The University of Texas at Austin
Department of Electrical and Computer
Engineering
EE381K-6 Estimation Theory
Fall Semester 2017
Instructor: Prof. Haris Vikalo
- Email: hvikalo AT ece DOT utexas DOT edu
- Phone: (512) 232-7922
- Office hours: EER 7.810; Tue, Thu 3:30pm-4:30pm
Teaching Assistant: Abolfazl Hashemi
- Email: abolfazl@utexas.edu
- Office hours: TBA
Lectures: ECJ 1.314, Tue, Thu 2:00pm-3:30pm
Reference:
T. Kailath, A. Sayed, and B. Hassibi, Linear Estimation, Prentice Hall, 2000.
S. M. Kay, Fundamentals of Statistical Signal Processing, Vol. I: Estimation Theory, Prentice-Hall, 1993.
B. Ristic, S. Arulampalam, and N. Gordon, Beyond the Kalman Filter, Artech House, 2004.
- Additional material: Links and references.
Grading:
- Homeworks: 20%
- Midterm exam: 40%
- Final project: 40% (follow link for details)
Homework policy: Homeworks are to be submitted at the
beginning of the class when they are due. You may discuss homework problems
with other students, but must submit your own independent solution. Late
homework assignments will not be accepted.

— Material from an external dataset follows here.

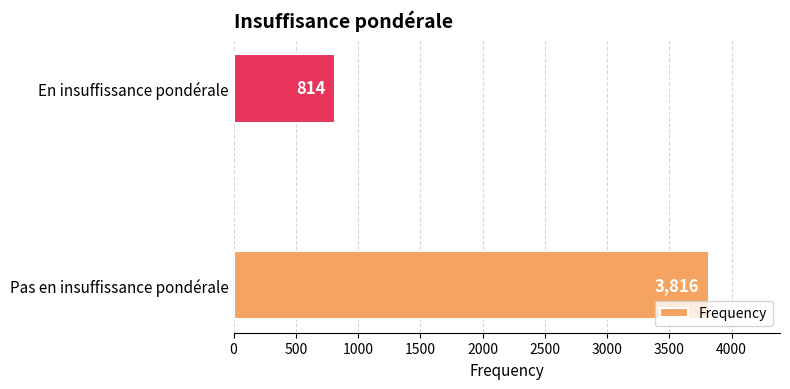

Is it true that the value at En insuffissance pondérale is 321?

False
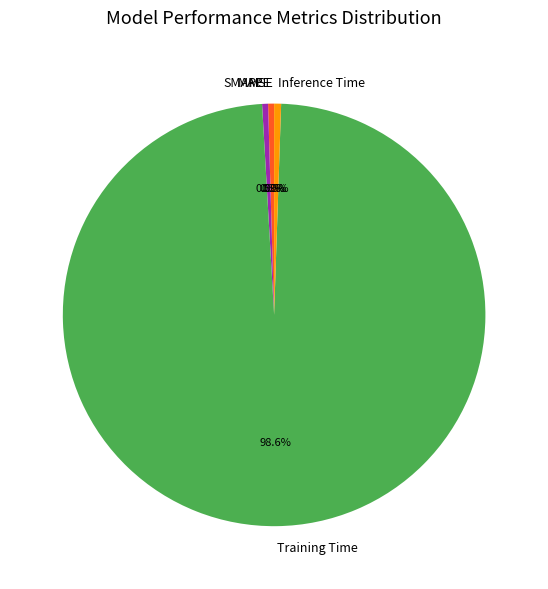

Count the number of slices in the pie.

5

- Prerequisites: Background in random processes (EE 381J or equivalent) is
required.
- Course description:
Introduction to the fundamentals of estimation theory, with
applications to stochastic and adaptive signal processing. Topics include classical and Bayesian parameter estimation;
Cramer-Rao bounds; deterministic and stochastic least-squares estimation; the innovation process;
spectral factorization and Wiener filtering; state-space structure and Kalman
filters; LMS and RLS adaptive filters; Markov chain Monte
Carlo methods; Bayesian and particle filters; expectation-maximization algorithm; non-parametric
Bayesian methods.
- Course outline (tentative):
- Introduction and Foundations
- Parameter estimation: Classical and Bayesian
- Cramer-Rao lower bounds
- Deterministic least-squares problems
- Stochastic least-squares problems
- The innovation process
- Estimation of Stationary Processes
- Innovations for stationary processes
- Wiener theory for scalar processes
- Recursive Wiener filters
- Estimation of Nonstationary Processes
- State-space models
- Kalman filter
- Smoothed estimators
- Continuous-Time Estimation
- Continuous-time state-space estimation
- Bayesian filtering, MCMC methods
- Markov chain Monte Carlo methods
- Particle filters
- Expectation-maximization algorithm
- Non-parametric Bayesian methods
- Dirichlet processes
- Blackwell-MacQueen urn scheme, Chinese restaurant process, stick-breaking construction
- Notice for students with disabilities
Students with disabilities may request appropriate academic accommodations from the Division of Diversity
and Community Engagement, Services for Students with Disabilities, 471-6259, http://www.utexas.edu/diversity/ddce/ssd/.
- Emergency instructions: Classroom evacuation for students
All occupants of university buildings are required to evacuate a building when a fire alarm and/or
an official announcement is made indicating a potentially dangerous situation within the building.
Familiarize yourself with all exit doors of each classroom and building you may occupy. Remember that
the nearest exit door may not be the one you used when entering the building. If you require
assistance in evacuation, inform your instructor in writing during the first week of class
For evacuation in your classroom or building:
- Follow the instructions of faculty and teaching staff.
- Exit in an orderly fashion and assemble outside.
- Do not re-enter a building unless given instructions by emergency personnel.